Initial investigations showed that the fuel consumption can be reduced by up to 15% due to the global synergy between compression ratio, EGR rate and the fuel-air equivalence ratio. Based on these investigations, combustion concepts have been laid out for passenger car and LCV engines. After experimental assessment on a single cylinder engine and projection on different driving cycles, the expected gains identified at the very beginning of the project are not confirmed. The highest efficiency gain was reached for the LCV application which resulted in figures between 0.7% and 2.6% improvement, depending in the driving cycle. No improvement has been reached with the passenger car application. All the theoretical thermodynamic advantage that VCR combustions system could offer is overcame by its critical capacity to reach the pollutant targets, particularly the NOx/Soot trade-off. Besides of the thermodynamic topics modelling activities focused of the prediction of particle emissions.
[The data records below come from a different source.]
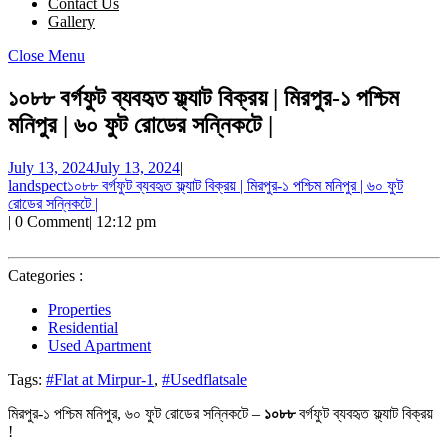
Contact Us
Gallery
Close Menu
১০৮৮ বর্গফুট ব্যবহৃত ফ্ল্যাট বিক্রয় | মিরপুর-১ পশ্চিম
মনিপুর | ৬০ ফুট রোডের সন্নিকটে |
July 13, 2024
July 13, 2024
|
landspect
১০৮৮ বর্গফুট ব্যবহৃত ফ্ল্যাট বিক্রয় | মিরপুর-১ পশ্চিম মনিপুর | ৬০ ফুট
রোডের সন্নিকটে |
|
0 Comment
|
12:12 pm
Categories :
Properties
Residential
Used Apartment
Tags:
#Flat at Mirpur-1
,
#Usedflatsale
মিরপুর-১ পশ্চিম মনিপুর, ৬০ ফুট রোডের সন্নিকটে –
১০৮৮
বর্গফুট ব্যবহৃত ফ্ল্যাট বিক্রয়
!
Sub 23nm particle source analysis was carried out. PN measurements from dynamometer tests with the LCV baseline vehicle were made and analyzed. Low porosity substrates (for CSFs) and high porosity substrates (for SCRFs) have been selected to give a defined substrate for meeting best filtration, considering compromises with back pressure. Filtration efficiencies were investigated in detail also for special operating modes such as cold start and regeneration. All full size catalysts and filters were provided for both the demonstrator engines and lab size catalysts for lab investigations of ageing and robustness.
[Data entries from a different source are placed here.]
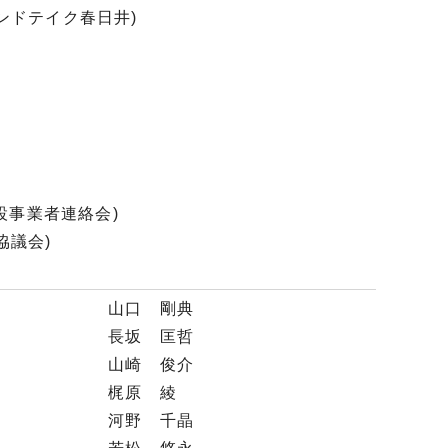
ンドテイク春日井)
)
設事業者連絡会)
協議会)
 山口 剛典
 長坂 匡哲
長 山崎 俊介
原 綾
野 千晶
A new 2.0L Diesel engine for the RENAULT Espace was laid out and procured. This engine features a new air charging concept for improving the catalyst temperature management, a new fuel injection system (from partner CONTINENTAL) and advanced concepts for EGR and charging. Furthermore, a new aftertreament system has been laid out and an engine model has been developed which was used for extrapolation of the vehicle characteristics (calibration) to extreme environmental conditions (cold start, high altitude). The engine and aftertreatment system have been developed and calibrated on engine test bed. In the last project year, they have been installed in the demonstrator vehicle which initially was baseline tested with the MY2015 engine. After final calibration of the vehicle on the chassis dynamometer, the vehicle was delivered to partner ViF who managed its final independent testing. The targets were reached except a small exceedance of the CO2 in WLTC. One basic research topic investigated the use of thermal insulation coatings for specific engine components.
After procurement of the Iveco Daily demonstrator vehicle it was intensively baselined, primarily with respect to its particle emissions. This was partly carried out in the labs of partners. The analysis and design tasks enabled the specification and procurement of the new components. Aftertreatment hardware screening on engine test-bed showed most promising results with eDOC+SCRF+SCR and PNA+SCRF+SCR.
Initially, the baseline vehicle was tested by partner ViF. In the second period the advanced engine and aftertreatment system were integrated to the vehicle and again delivered to ViF who managed the final assessment. All project targets were reached with this demonstrator vehicle.
Development of calculation tools to determine the impact of the FIE on CO2 emissions, and to evaluate the deterioration of the EAS and its impact on pollutant emissions over useful vehicle life. Measurements of fuel injection systems were carried out on an advanced test rig. Various new catalysts were tested in the lab and their ageing characteristics have been determined. With the measured characteristics an engine model was correlated which was used to project the ageing and robustness characteristics (with respect of emissions and CO2) to the lifetime of vehicles.
Measurements with the base-configuration of the demonstrator vehicles have been carried out and all test procedures for the final assessment have been defined. Furthermore an LCA has been carried out which builds on the characteristics and final results achieved with of the demonstrator vehicles.